Set down every record below exactly as it stands, minus the pictures.

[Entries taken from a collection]
********
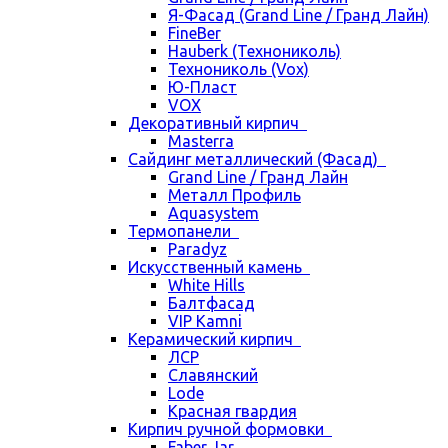
Я-Фасад (Grand Line / Гранд Лайн)
FineBer
Hauberk (Технониколь)
Технониколь (Vox)
Ю-Пласт
VOX
Декоративный кирпич
Masterra
Сайдинг металлический (Фасад)
Grand Line / Гранд Лайн
Металл Профиль
Aquasystem
Термопанели
Paradyz
Искусственный камень
White Hills
Балтфасад
VIP Kamni
Керамический кирпич
ЛСР
Славянский
Lode
Красная гвардия
Кирпич ручной формовки
Faber Jar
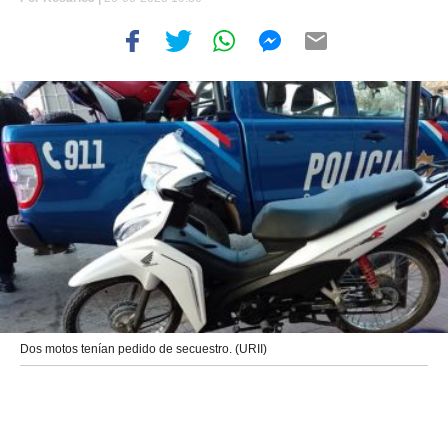
Dos motos tenían pedido de secuestro. (URII)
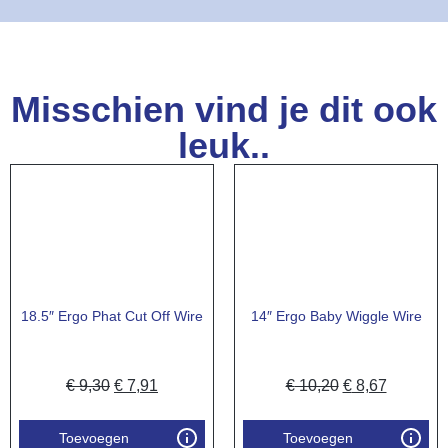
Misschien vind je dit ook
leuk..
18.5″ Ergo Phat Cut Off Wire
14″ Ergo Baby Wiggle Wire
€
9,30
€
7,91
€
10,20
€
8,67
Toevoegen
Toevoegen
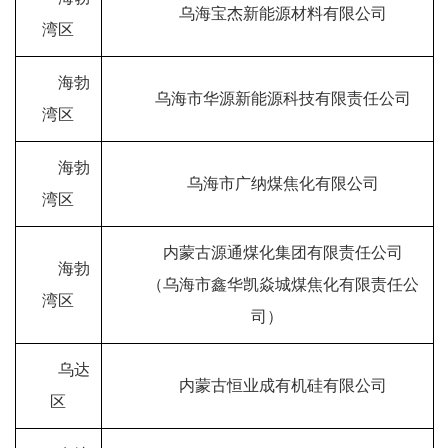
乌海宝杰新能源材料有限公司
湾区
海勃
乌海市华源新能源科技有限责任公司
湾区
海勃
乌海市广纳煤焦化有限公司
湾区
内蒙古源通煤化集团有限责任公司
海勃
（乌海市鑫华凯焱城煤焦化有限责任公
湾区
司）
乌达
内蒙古恒业成有机硅有限公司
区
********
Output for this exercise
Я-Фасад (Grand Line / Гранд Лайн)
FineBer
Hauberk (Технониколь)
Технониколь (Vox)
Ю-Пласт
VOX
Декоративный кирпич
Masterra
Сайдинг металлический (Фасад)
Grand Line / Гранд Лайн
Металл Профиль
Aquasystem
Термопанели
Paradyz
Искусственный камень
White Hills
Балтфасад
VIP Kamni
Керамический кирпич
ЛСР
Славянский
Lode
Красная гвардия
Кирпич ручной формовки
Faber Jar
Dos motos tenían pedido de secuestro. (URII)
Misschien vind je dit ook
leuk..
18.5″ Ergo Phat Cut Off Wire
14″ Ergo Baby Wiggle Wire
€
9,30
€
7,91
€
10,20
€
8,67
Toevoegen
Toevoegen
乌海宝杰新能源材料有限公司
湾区
海勃
乌海市华源新能源科技有限责任公司
湾区
海勃
乌海市广纳煤焦化有限公司
湾区
内蒙古源通煤化集团有限责任公司
海勃
（乌海市鑫华凯焱城煤焦化有限责任公
湾区
司）
乌达
内蒙古恒业成有机硅有限公司
区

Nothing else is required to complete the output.